Just quickly while you're already thinking I'm a douche. This only applies to males and possible lesbians with a thing for straight women. But how is it when you see a girl post something on facebook and you're thinking wait a minute i thought her last name was "......" and then it clicks that she has somewhere along the lines gotten married and you're first thought is oh shitty, there goes that. Well when you do think thoughts like that remember, god made us this way- conscious clear.

   "yeah bro they love it" 

Wednesday, March 19, 2014

Otto "live" Powers

At work, 12 hours a day, my surroundings don't change. Every day is a reminder of the day prior and a prediction of what tomorrow holds. The mundane brain kill I put myself through everyday is like a construction ground hog day, but unlike Phil Connors no matter how well I treat people this cycle continues. Out of work, back at camp, things aren't to much better. I get home go straight for dinner, come back to my room for a shower then into bed for 2 hrs of trawling Facebook and instagram thinking of funny ways to criticise people, mainly out of jealousy but also cause..... I'm jealous.

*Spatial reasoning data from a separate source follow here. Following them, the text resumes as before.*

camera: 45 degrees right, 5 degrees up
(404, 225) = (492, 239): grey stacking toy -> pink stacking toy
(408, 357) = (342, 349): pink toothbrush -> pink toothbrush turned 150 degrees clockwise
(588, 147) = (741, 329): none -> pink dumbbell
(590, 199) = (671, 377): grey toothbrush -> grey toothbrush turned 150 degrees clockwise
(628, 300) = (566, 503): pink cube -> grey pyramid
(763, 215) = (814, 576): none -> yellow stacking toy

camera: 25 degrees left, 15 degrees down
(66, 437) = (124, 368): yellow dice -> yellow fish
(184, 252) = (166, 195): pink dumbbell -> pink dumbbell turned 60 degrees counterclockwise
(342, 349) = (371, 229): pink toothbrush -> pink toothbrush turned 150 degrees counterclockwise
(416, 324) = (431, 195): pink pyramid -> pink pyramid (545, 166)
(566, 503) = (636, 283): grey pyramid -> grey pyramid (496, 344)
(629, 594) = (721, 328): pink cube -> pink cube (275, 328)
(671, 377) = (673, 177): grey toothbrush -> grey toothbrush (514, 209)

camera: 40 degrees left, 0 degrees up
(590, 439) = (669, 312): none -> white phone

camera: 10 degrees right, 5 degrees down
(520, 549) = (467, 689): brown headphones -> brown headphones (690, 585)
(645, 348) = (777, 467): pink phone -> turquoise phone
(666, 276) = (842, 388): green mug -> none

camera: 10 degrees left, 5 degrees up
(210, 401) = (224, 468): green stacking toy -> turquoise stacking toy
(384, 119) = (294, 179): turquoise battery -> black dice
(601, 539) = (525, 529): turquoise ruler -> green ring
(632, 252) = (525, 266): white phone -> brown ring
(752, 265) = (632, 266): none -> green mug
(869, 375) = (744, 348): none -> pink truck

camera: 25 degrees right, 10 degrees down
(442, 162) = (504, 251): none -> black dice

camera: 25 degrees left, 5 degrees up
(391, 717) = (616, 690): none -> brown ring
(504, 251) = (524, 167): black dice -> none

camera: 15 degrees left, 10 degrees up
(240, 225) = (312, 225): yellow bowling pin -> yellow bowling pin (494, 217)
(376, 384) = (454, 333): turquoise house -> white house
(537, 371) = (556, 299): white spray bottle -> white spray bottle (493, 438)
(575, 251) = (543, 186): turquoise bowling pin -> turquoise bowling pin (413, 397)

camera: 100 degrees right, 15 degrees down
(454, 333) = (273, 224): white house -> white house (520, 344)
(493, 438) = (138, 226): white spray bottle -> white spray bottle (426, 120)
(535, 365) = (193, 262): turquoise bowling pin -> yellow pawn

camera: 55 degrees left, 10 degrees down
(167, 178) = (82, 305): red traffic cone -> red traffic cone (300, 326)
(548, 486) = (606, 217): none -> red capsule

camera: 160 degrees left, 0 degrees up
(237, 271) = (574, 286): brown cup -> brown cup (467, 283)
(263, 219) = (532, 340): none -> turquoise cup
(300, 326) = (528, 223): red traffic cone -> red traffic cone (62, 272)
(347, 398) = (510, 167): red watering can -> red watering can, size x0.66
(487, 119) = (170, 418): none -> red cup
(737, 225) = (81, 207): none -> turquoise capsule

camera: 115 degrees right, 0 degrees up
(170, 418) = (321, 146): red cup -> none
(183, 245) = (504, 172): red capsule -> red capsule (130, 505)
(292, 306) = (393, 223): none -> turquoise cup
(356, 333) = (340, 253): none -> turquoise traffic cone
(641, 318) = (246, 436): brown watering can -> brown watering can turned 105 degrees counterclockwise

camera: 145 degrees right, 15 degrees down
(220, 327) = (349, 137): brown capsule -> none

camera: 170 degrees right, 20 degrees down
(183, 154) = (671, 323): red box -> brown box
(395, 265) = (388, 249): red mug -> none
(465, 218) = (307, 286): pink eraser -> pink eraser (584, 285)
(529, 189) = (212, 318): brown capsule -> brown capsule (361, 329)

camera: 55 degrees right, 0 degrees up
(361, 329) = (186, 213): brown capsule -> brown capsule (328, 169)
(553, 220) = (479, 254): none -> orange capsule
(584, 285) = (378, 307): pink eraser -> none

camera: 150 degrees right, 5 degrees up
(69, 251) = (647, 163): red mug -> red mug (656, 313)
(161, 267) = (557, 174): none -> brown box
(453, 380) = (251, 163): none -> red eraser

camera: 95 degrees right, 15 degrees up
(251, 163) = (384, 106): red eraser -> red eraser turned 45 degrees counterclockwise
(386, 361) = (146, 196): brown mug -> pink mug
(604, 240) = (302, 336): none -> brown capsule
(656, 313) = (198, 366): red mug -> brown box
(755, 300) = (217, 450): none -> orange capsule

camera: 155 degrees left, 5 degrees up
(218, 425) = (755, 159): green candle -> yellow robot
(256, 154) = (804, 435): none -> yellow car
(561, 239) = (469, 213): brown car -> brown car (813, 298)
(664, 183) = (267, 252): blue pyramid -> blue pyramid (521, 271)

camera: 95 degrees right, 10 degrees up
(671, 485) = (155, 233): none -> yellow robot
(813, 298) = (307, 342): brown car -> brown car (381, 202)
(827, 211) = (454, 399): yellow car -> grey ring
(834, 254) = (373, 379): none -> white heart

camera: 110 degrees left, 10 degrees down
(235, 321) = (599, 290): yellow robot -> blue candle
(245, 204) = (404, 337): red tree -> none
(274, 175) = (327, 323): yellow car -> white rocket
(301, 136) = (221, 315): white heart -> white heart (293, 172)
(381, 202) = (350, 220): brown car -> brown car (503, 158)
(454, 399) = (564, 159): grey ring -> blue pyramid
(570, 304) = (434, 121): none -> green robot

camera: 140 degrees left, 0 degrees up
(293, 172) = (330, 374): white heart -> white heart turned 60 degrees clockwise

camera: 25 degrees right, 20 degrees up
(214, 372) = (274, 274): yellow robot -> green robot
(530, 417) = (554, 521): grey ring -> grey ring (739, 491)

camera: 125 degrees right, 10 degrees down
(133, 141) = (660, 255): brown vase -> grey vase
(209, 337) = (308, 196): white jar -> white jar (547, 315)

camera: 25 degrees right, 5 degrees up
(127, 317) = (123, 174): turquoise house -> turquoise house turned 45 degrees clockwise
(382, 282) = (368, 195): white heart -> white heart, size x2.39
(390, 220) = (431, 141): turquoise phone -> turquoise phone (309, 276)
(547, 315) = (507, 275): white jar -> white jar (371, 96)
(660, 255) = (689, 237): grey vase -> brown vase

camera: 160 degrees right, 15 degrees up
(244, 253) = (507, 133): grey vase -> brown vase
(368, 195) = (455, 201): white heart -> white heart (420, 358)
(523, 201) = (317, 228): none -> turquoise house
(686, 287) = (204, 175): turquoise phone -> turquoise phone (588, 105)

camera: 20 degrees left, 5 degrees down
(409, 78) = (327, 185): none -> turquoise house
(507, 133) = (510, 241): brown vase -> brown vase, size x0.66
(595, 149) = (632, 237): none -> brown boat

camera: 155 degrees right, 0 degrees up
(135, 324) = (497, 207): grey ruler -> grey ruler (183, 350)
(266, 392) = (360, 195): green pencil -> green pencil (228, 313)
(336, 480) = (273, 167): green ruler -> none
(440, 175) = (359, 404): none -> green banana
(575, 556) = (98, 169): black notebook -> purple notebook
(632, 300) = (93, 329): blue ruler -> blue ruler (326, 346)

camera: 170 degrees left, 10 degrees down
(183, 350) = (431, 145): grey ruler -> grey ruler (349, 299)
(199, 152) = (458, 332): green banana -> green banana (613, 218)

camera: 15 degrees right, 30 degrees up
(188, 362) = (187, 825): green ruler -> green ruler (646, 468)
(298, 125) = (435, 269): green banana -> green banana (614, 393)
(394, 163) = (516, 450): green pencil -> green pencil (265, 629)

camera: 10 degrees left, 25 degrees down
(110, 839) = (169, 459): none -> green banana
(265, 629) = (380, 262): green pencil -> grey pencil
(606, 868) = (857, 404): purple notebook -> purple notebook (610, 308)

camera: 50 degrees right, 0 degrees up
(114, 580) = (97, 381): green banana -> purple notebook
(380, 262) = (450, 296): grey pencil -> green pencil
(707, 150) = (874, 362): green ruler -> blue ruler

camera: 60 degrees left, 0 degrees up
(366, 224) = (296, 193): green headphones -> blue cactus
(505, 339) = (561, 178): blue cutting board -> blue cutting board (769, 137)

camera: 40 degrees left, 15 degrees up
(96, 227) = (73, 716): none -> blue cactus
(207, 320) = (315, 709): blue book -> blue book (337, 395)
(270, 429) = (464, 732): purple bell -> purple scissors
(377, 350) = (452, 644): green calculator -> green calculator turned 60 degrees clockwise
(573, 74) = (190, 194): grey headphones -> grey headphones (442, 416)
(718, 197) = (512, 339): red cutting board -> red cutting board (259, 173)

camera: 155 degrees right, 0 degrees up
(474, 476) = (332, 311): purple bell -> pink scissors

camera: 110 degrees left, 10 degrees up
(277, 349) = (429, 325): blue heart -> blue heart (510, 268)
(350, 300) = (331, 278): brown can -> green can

One of the funner times I've been having lately is on my bus ride home. Out those big bay windows the top end is in full flight. Australian bogan culture  is rich and crowned king of the land. On any given day it's not weird for me to look out the window at the lights and see a couple blokes having a sculling comp with tallies.... while driving. The natural gas industry has gone and given some of the worlds most stupid people a shit ton of money and they are smoking, drinking and impregnating what ever they can.

Our bus drivers change from trip to trip, somehow though lately I've been scoring the same dude. This guy is a modern day Otto with Kenny Powers dress sense. So yes, he is everything cool embodied in one single human being. For the last couple of trips I've pretty much just been impressed with his ability to play pretty bad ass 80/90's music consistently and at such a loud volume that most everyone on the bus hates him, but he gives no fuck to that, it's his ride and he'll bump what ever he wants. Today though, today he shone. It was like any other day, we were cruising along at a medium pace O.P. Had his black leather boots on, blacked out speed dealer sunnies on and although I'm to intimidated to check closely, what looks to be a pounamu necklace (the ones that are like green hook looking things that are sold in every place thats remotely New Zealandish) Anyway he was chillin' pumping the toons (his spelling not mine) and out of no where, as it does in the top end a massive storm rolled in. This shit was heavy, lads on the bus had their phones out filming just how little you could see ahead, I was in the front row just over O.Ps shoulder and i could not see a single white line, side of road or brake light ahead it was black out... Did he take his shades off to see better NO did he pull to the side of the road or even slow the pace a little NO O.T. reached for his ipod that was currently pumping alien ant farm and I kid you not he quickly clicked his way to "rain mix" playlist on the pod. For the following 10 minutes of black out death ride while everyone on the bus shit themselves and sent out final messages to loved ones, O.T. sang at the top of his voice the following 3 songs, with the first song being repeated twice while he safely and possibly unknowingly drove us to our destination. Live - Lighting Crashes, The Who - Love reign o'er me and The Doors - Riders on the storm. It was fucked up and I found misfortune and a deep sense of self disappointment in the fact that going about my life the way I am I will never amount to half the human O.T. is.

I know I missed a Friday Phrase but today at lunch I heard this conversation, not the best but still piss funny (be sure to read in your most occa accent and read "fucking" the way i spell it that will help get the accent)
"you been to that new maccas?"
"nup, you?"
''yeah"
"howzit?"
"fharrken fancy as fhuck"
"yeah?''
"yeah fharrken cafe and shit"
"fhuck that'll bring in the poofs"
"cunts"


Friday, March 7, 2014

Phrase Friday #2

Friday phrase this week comes at 3 in the morning, while some of us gather our nescafe blend 37 and others heads lay lifeless on the tables in front of them. At this time of the morning I'm still a good 4 hrs off properly waking up. The working day has just started and it's kicked of with a safety meeting, as always though safety among a bunch of ex/current ice addict divorcee red necks turns into a blame game and in the space of 5 minutes (03:05) there's a heated discussion about who has been stealing whose pies from the pie warmer. Lynn our cleaner (and all around nerdy pussy of the group) points his blame from behind the guard of our supervisor at Billy, the 8 foot 5 inch, biker looking concrete pump controller. If Billy is having a really good day and he's feeling mad happy vibes, he might grunt "fuck off" instead of throwing a apple at you if you try say hi to him. Billy's reply to the allegations and this fridays phrase... at 3 in the morning, straight faced "don't you eye ball me you twerp cleaning fucking faggot, I'll stab your face with a fork" no word of a lie, as Ghandi is my witness that was exactly what was said during a "safety" meeting at 3am monday morning.

So next time you're having a bad day, say a photo you thought was really good only got 15 likes or they put the mayo on your crunchy chicken bowl at the local sushi joint even though you clearly asked the 13 year old girl that works there and should be well on her way to being a professional at her job by now not to put the mayo on. When shit is going that bad, just remember you don't have a mundane job that makes stolen pies that you get given for free dont make you angry enough to want to stab some ones face with a fork (not the easiest utensil to sink through the skin) And think hey maybe I'm doing alright, I don't want to lodge this chop stick into that girls face, all i really want to do is find out why the powers that be keep making girls develop into large breasted porn star looking creatures at such young ages and make me question my moral fibre while im trying to stomach 3 litres of egg and rice vinger whipped together and dropped on my crispy chicken.